» Your instructions
Present an exact copy of each line below.

» Extracted records
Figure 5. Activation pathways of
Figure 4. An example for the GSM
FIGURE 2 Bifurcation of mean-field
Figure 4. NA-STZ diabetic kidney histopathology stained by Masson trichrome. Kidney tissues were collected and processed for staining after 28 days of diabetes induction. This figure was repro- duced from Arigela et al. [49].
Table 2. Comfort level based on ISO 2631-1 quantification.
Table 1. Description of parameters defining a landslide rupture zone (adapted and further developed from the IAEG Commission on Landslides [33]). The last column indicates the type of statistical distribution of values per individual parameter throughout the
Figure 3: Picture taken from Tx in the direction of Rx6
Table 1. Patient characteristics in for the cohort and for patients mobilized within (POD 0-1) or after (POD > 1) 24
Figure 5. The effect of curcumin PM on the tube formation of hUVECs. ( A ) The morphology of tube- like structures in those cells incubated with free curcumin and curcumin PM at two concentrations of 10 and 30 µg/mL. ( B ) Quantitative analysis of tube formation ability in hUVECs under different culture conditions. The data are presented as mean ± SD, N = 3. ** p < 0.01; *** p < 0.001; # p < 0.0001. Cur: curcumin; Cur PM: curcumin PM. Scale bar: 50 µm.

» Solution for this exercise
Figure 5. Activation pathways of
Figure 4. An example for the GSM
FIGURE 2 Bifurcation of mean-field
Figure 4. NA-STZ diabetic kidney histopathology stained by Masson trichrome. Kidney tissues were collected and processed for staining after 28 days of diabetes induction. This figure was repro- duced from Arigela et al. [49].
Table 2. Comfort level based on ISO 2631-1 quantification.
Table 1. Description of parameters defining a landslide rupture zone (adapted and further developed from the IAEG Commission on Landslides [33]). The last column indicates the type of statistical distribution of values per individual parameter throughout the
Figure 3: Picture taken from Tx in the direction of Rx6
Table 1. Patient characteristics in for the cohort and for patients mobilized within (POD 0-1) or after (POD > 1) 24
Figure 5. The effect of curcumin PM on the tube formation of hUVECs. ( A ) The morphology of tube- like structures in those cells incubated with free curcumin and curcumin PM at two concentrations of 10 and 30 µg/mL. ( B ) Quantitative analysis of tube formation ability in hUVECs under different culture conditions. The data are presented as mean ± SD, N = 3. ** p < 0.01; *** p < 0.001; # p < 0.0001. Cur: curcumin; Cur PM: curcumin PM. Scale bar: 50 µm.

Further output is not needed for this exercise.